Start of Material to process

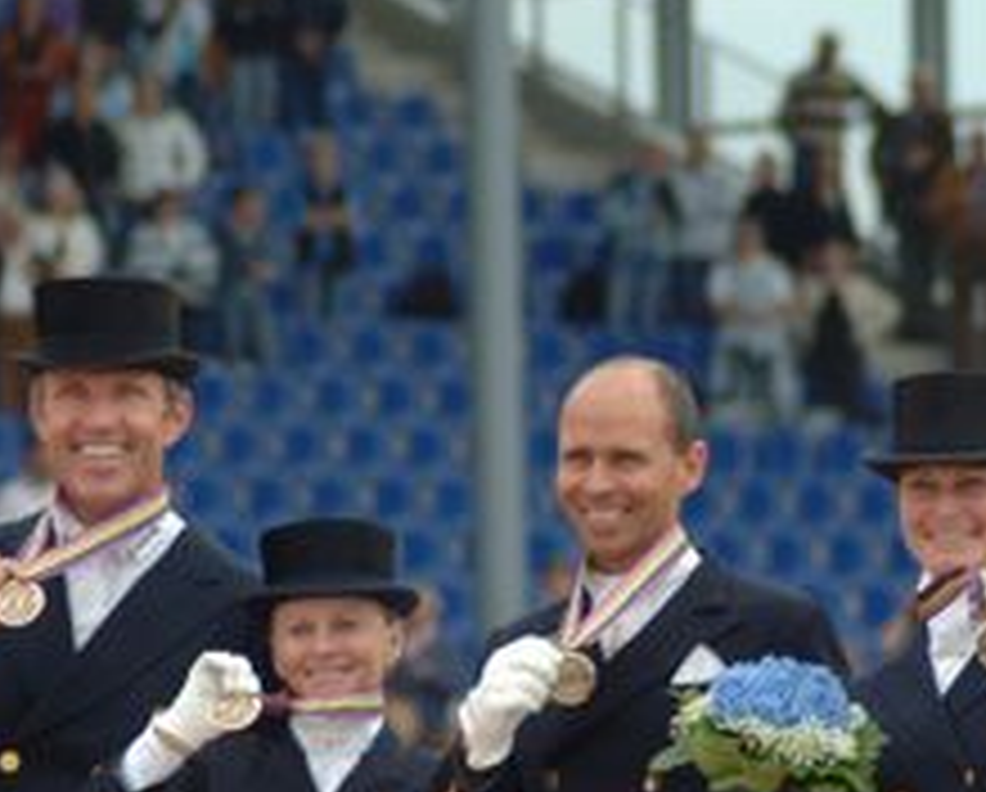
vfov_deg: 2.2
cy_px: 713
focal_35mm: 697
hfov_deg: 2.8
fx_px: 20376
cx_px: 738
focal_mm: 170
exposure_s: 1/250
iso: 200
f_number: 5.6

End of Material to process
Start of Material to process

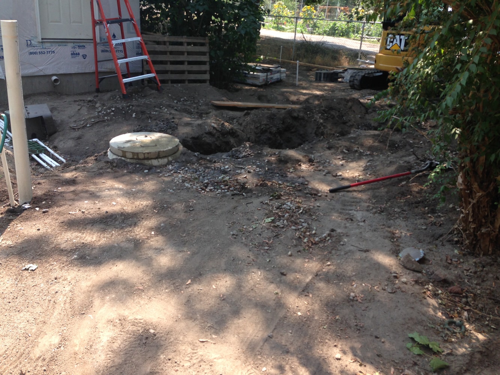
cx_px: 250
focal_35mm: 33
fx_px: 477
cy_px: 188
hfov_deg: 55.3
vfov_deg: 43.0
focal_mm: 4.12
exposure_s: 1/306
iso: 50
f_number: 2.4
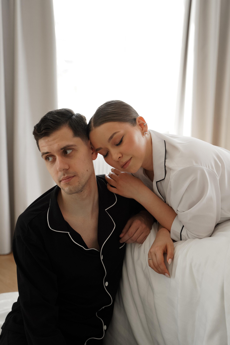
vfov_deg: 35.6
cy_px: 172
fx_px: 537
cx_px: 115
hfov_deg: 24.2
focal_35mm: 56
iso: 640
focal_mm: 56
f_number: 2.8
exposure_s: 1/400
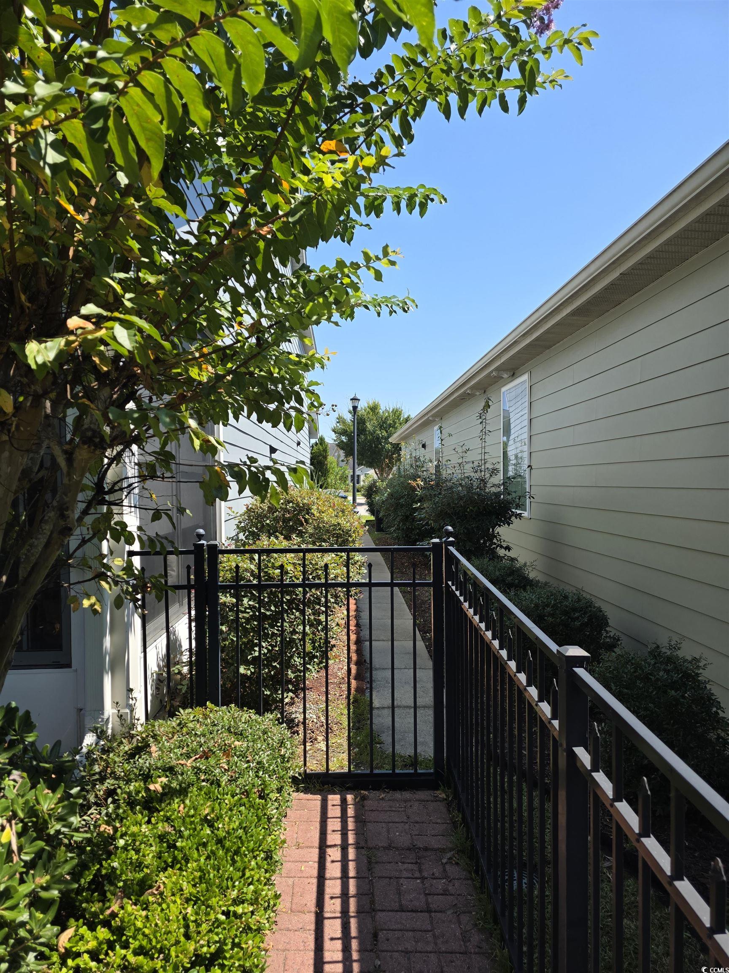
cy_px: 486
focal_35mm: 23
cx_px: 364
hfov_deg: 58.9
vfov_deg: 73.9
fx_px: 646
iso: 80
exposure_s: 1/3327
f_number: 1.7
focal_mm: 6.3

End of Material to process

## [Required action]
Output only the lines above from the line that holds "hfov_deg: 55.3" through the line that holds "focal_mm: 6.3", both ends included, and exclude pictures.

## [Response box]
hfov_deg: 55.3
vfov_deg: 43.0
focal_mm: 4.12
exposure_s: 1/306
iso: 50
f_number: 2.4
vfov_deg: 35.6
cy_px: 172
fx_px: 537
cx_px: 115
hfov_deg: 24.2
focal_35mm: 56
iso: 640
focal_mm: 56
f_number: 2.8
exposure_s: 1/400
cy_px: 486
focal_35mm: 23
cx_px: 364
hfov_deg: 58.9
vfov_deg: 73.9
fx_px: 646
iso: 80
exposure_s: 1/3327
f_number: 1.7
focal_mm: 6.3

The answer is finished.